== 练习题 ==
1 > 把选文中从"在蛋白质组学研究中,阐明蛋白"起到"盐、捕集,获得了满意的结果。"止的文字照抄下来，起止两处的词语都要包括在内。
2 > 依据选文，说明第二章为什么要研制新型的蛋白质捕集柱。

== 选文 ==
++++++++++++++++++++

在蛋白质组学研究中,阐明蛋白质间的相互作用是最有挑战性而又重要的任务之一。研究蛋白质相互作用的方式和程度,将有助于蛋白质功能的分析、疾病致病机理的阐明和治疗以及新型药物的开发等众多难题的解决,因此,确定蛋白质间相互作用关系、绘制相互作用图谱已成为蛋白质组学研究的热点。现有的技术研究周期长、成本高、代价昂贵,限制了对蛋白质相互作用高通量、高效的研究。
本论文针对蛋白质组学研究领域的热点难点问题,研制了新型的蛋白质捕集柱,搭建了蛋白质水平分离的两维阵列式毛细管液相色谱平台,建立了基于蛋白质固定与蛋白质荧光标记的研究蛋白质相互作用的新方法,对正常及高脂大鼠的鼠肝提取蛋白进行了基于质谱的无标记定量分析。全文共分五章,主要内容如下:
第一章,文献综述。本章总结了整体柱的发展概况及整体柱在微分离分析领域的应用,概述了多维液相色谱技术在蛋白质组学领域的进展,介绍了蛋白质相互作用的研究方法。阐述了本论文的选题意义。
第二章,商品捕集柱以及我们已研制的捕集柱主要用于肽水平样品的捕集,无法满足蛋白质水平的样品馏分高效捕集与洗脱。论文采用溶胶凝胶法制备了新型的蛋白质捕集柱并成功地对实际鼠肝蛋白质进行了高效捕集与洗脱。首先通过优化溶胶凝胶的配方及改善工艺条件,制得了由薄层溶胶凝胶涂覆的蛋白质捕集柱。柱与柱之间,批次与批次之间重现性好,同时捕集柱保持了较高的机械强度。然后将该捕集柱应用于在线捕集-分离检测的毛细管液相色谱系统,以四种标准蛋白质的混合物为研究对象,考察了捕集柱对标准蛋白质的回收率、最大上样量、柱子的重现性等参数。一根5mm长的捕集柱对标准蛋白质的平均回收率为99.3%,对四种蛋白质混合物的最大上样量为30μg。最后该在线捕集-分离检测的毛细管液相系统成功用于实际鼠肝提取蛋白的在线除盐、捕集,获得了满意的结果。

++++++++++++++++++++

== 数据记录 ==
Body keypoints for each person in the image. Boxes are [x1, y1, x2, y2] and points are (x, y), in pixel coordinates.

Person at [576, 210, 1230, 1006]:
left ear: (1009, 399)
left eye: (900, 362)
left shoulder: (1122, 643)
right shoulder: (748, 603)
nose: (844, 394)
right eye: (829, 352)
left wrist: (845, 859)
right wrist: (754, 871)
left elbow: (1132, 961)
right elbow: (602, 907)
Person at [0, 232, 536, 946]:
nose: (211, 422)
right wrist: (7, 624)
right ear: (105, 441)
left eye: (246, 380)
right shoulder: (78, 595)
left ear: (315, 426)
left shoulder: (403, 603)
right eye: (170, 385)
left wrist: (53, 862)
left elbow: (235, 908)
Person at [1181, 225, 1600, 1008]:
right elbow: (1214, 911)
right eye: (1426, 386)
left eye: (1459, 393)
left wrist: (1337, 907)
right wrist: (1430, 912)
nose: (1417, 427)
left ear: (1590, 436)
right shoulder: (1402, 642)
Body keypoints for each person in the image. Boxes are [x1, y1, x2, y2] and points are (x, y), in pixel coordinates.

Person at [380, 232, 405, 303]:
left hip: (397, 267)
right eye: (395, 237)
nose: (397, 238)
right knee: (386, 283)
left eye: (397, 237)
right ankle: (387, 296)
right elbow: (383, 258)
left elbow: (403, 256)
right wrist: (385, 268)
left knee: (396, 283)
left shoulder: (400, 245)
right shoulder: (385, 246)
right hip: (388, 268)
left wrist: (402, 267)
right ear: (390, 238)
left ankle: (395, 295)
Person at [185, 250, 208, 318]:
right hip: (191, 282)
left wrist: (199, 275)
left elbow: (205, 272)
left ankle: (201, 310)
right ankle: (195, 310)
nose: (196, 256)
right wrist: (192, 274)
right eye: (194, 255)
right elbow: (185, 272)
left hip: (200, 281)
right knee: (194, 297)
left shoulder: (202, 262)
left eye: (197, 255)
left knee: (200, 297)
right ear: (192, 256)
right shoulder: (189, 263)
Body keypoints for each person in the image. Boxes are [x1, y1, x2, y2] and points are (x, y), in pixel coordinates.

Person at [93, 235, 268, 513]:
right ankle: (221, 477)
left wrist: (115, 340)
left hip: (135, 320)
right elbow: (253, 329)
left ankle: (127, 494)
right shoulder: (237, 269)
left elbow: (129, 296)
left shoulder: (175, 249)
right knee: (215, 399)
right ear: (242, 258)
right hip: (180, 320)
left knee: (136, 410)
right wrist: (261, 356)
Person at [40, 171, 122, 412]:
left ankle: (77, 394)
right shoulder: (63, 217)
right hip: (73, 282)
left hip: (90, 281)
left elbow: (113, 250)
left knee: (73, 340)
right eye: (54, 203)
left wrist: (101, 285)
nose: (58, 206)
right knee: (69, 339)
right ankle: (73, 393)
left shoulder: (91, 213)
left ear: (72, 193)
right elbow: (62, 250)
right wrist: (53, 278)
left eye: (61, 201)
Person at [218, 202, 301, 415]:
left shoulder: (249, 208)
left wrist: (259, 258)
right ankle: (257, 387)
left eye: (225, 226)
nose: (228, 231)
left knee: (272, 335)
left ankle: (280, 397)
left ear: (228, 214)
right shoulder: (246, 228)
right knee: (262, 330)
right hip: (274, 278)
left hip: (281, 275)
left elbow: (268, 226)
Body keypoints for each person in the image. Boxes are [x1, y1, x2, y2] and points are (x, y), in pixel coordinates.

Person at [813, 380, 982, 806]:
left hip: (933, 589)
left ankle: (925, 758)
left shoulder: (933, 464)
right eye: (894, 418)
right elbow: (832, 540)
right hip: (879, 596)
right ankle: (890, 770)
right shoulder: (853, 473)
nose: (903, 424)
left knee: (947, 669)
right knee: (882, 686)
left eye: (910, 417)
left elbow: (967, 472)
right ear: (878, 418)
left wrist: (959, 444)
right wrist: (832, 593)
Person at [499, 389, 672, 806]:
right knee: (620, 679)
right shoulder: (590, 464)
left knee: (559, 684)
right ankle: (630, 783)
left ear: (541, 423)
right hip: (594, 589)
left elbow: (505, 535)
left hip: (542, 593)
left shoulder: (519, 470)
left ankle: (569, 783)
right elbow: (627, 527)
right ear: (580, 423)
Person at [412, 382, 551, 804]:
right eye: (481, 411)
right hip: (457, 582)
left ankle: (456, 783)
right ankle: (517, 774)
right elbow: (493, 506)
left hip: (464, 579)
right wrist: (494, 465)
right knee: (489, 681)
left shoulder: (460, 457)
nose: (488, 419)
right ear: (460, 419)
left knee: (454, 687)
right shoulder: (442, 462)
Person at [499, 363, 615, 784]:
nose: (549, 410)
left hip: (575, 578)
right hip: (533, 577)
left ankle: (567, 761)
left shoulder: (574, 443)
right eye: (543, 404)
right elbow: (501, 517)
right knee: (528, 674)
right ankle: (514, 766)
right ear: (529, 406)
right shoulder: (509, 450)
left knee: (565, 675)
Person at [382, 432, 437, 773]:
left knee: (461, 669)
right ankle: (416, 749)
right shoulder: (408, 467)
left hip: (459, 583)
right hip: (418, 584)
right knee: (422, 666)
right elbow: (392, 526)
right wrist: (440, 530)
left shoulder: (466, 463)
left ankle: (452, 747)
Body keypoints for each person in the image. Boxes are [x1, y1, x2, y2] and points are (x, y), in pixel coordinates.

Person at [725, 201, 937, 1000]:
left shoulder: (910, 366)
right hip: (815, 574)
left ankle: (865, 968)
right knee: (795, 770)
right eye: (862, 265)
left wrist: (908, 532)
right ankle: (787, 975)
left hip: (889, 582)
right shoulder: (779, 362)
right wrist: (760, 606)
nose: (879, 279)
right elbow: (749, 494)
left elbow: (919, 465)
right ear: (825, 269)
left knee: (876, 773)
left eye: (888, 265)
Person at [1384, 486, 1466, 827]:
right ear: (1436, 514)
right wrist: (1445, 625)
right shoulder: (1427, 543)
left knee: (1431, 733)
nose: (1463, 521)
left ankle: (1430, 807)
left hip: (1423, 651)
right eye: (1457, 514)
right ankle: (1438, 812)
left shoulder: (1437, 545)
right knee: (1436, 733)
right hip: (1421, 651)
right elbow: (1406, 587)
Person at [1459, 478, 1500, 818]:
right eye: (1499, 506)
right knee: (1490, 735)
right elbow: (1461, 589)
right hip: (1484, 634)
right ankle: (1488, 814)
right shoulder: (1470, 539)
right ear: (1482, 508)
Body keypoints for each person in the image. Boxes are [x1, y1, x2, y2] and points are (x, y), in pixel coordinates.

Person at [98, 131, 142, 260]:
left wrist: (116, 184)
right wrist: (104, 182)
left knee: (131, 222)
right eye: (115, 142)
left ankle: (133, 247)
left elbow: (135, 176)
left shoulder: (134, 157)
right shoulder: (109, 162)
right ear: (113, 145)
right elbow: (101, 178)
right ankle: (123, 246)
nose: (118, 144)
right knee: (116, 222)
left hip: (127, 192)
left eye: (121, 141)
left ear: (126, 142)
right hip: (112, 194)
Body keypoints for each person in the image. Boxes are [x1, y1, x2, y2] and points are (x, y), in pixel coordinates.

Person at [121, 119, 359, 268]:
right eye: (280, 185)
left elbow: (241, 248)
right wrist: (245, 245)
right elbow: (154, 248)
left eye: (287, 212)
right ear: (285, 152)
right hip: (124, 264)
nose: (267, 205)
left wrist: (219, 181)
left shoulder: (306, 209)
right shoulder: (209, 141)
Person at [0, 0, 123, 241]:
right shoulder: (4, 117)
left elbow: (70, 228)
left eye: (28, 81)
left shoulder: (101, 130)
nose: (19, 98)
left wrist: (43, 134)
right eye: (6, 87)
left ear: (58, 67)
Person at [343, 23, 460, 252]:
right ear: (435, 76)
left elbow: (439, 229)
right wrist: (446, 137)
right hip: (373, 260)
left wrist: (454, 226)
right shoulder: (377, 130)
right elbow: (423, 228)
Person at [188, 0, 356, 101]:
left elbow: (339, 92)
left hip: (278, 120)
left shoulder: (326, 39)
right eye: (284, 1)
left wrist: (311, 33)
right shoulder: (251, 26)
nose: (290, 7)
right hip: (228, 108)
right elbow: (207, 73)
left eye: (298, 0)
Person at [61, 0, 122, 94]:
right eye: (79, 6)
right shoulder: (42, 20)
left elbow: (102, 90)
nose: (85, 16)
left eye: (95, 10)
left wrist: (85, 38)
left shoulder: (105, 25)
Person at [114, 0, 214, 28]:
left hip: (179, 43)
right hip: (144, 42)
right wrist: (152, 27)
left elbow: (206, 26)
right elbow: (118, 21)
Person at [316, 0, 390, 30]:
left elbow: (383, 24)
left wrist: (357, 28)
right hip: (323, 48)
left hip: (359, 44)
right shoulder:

++++++++++++++++++++

== 参考答案 ==
1 >
在蛋白质组学研究中,阐明蛋白质间的相互作用是最有挑战性而又重要的任务之一。研究蛋白质相互作用的方式和程度,将有助于蛋白质功能的分析、疾病致病机理的阐明和治疗以及新型药物的开发等众多难题的解决,因此,确定蛋白质间相互作用关系、绘制相互作用图谱已成为蛋白质组学研究的热点。现有的技术研究周期长、成本高、代价昂贵,限制了对蛋白质相互作用高通量、高效的研究。
本论文针对蛋白质组学研究领域的热点难点问题,研制了新型的蛋白质捕集柱,搭建了蛋白质水平分离的两维阵列式毛细管液相色谱平台,建立了基于蛋白质固定与蛋白质荧光标记的研究蛋白质相互作用的新方法,对正常及高脂大鼠的鼠肝提取蛋白进行了基于质谱的无标记定量分析。全文共分五章,主要内容如下:
第一章,文献综述。本章总结了整体柱的发展概况及整体柱在微分离分析领域的应用,概述了多维液相色谱技术在蛋白质组学领域的进展,介绍了蛋白质相互作用的研究方法。阐述了本论文的选题意义。
第二章,商品捕集柱以及我们已研制的捕集柱主要用于肽水平样品的捕集,无法满足蛋白质水平的样品馏分高效捕集与洗脱。论文采用溶胶凝胶法制备了新型的蛋白质捕集柱并成功地对实际鼠肝蛋白质进行了高效捕集与洗脱。首先通过优化溶胶凝胶的配方及改善工艺条件,制得了由薄层溶胶凝胶涂覆的蛋白质捕集柱。柱与柱之间,批次与批次之间重现性好,同时捕集柱保持了较高的机械强度。然后将该捕集柱应用于在线捕集-分离检测的毛细管液相色谱系统,以四种标准蛋白质的混合物为研究对象,考察了捕集柱对标准蛋白质的回收率、最大上样量、柱子的重现性等参数。一根5mm长的捕集柱对标准蛋白质的平均回收率为99.3%,对四种蛋白质混合物的最大上样量为30μg。最后该在线捕集-分离检测的毛细管液相系统成功用于实际鼠肝提取蛋白的在线除盐、捕集,获得了满意的结果。

2 > 因为商品捕集柱和已研制的捕集柱主要用于肽水平样品的捕集，无法满足蛋白质水平样品馏分的高效捕集与洗脱，所以要研制新型的蛋白质捕集柱。